Today I am letting go of any plans that I had for the day and going with the flow. Because sometimes that's the only way.
Some nights in a houseful of kids just are not restful and last night was one of those nights. After a good hour of read aloud time - me reading aloud to Austin and Amanda - we tried to settle down. But Austin was restless. And when Austin in restless he taps things, and makes clicking noises with his mouth. And Amanda could not tune it out. Which was easily enough solved by me asking Austin if he would mind closing his bedroom door. He didn't mind and that should have been the end of that. Except now Amanda, who had been on the brink of sleep, was wide awake and furious. After talking awhile and then sending her on back to bed when it became clear that talking was going to do no good, she finally cried herself to sleep. By this time it was nearly 1AM. At last, I get to sleep. I'm sleeping soundly when the three and four year old both wake up at 2:30AM. Three potty trips, several blanket fixings, and one Bible story/song CD later they finally went back to sleep. It's now somewhere around 3:30AM. My first daycare kids come in sometime between 6:00 and 6:30AM. They doze and I doze but everyone is up to stay by 7:15. Whether I am ready or not it is time to begin the day.
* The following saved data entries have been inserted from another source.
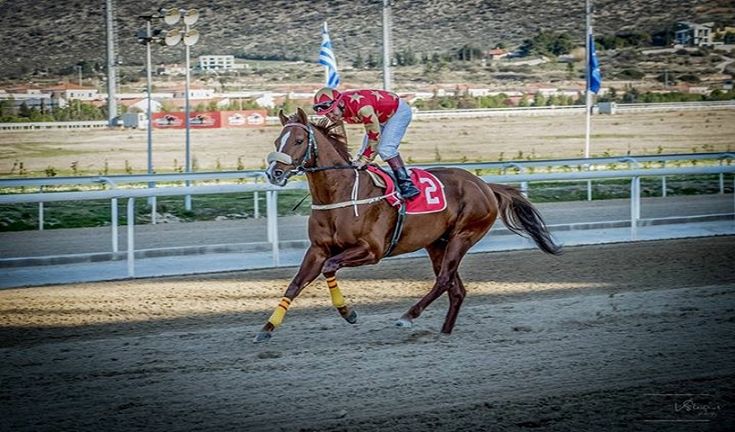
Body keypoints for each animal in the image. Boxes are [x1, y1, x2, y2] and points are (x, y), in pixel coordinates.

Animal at [256, 109, 560, 344]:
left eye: (298, 140)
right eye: (277, 140)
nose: (274, 173)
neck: (340, 194)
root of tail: (485, 185)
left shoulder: (371, 250)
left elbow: (330, 267)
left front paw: (348, 313)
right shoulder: (317, 249)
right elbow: (295, 285)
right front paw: (266, 329)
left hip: (463, 236)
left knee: (444, 280)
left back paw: (408, 317)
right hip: (437, 243)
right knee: (456, 288)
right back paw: (444, 333)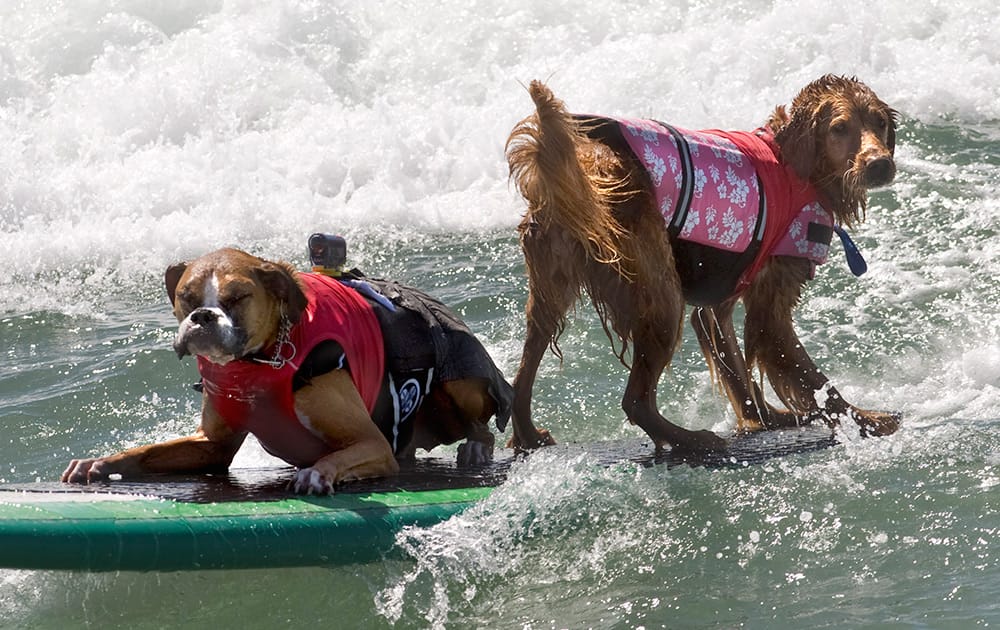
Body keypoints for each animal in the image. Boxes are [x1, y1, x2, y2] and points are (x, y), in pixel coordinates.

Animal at [64, 247, 516, 494]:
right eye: (186, 296)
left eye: (237, 297)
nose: (203, 316)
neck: (259, 362)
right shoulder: (212, 447)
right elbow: (146, 452)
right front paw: (101, 463)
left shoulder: (371, 445)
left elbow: (338, 457)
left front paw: (318, 474)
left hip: (461, 378)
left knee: (484, 422)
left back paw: (476, 447)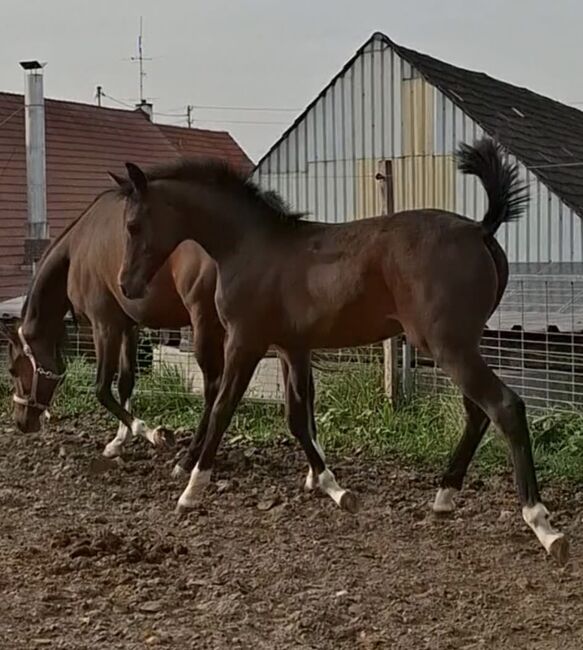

Yesterday I wrote about what being a homemaker means to me. I had no idea I would be recalling those words so strongly today. But it's true, sometimes being a homemaker means more than the day to day chores of making a home. Sometimes being a maker of home means simply letting go of all the plans and ideas that I have about what I should be doing today (or resting up to do tomorrow) and simply being there for my kids. Home is not simply a place to live but a refuge, a place where it is safe to have needs, to have weaknesses and to know that someone will be there for you regardless.
So for today, I am letting go of plans and shoulds and need-tos. And I am simply being available for my family and those within my home. And if a quiet moment comes, I will not rush to "catch up" but instead will give myself some time to rest and refuel.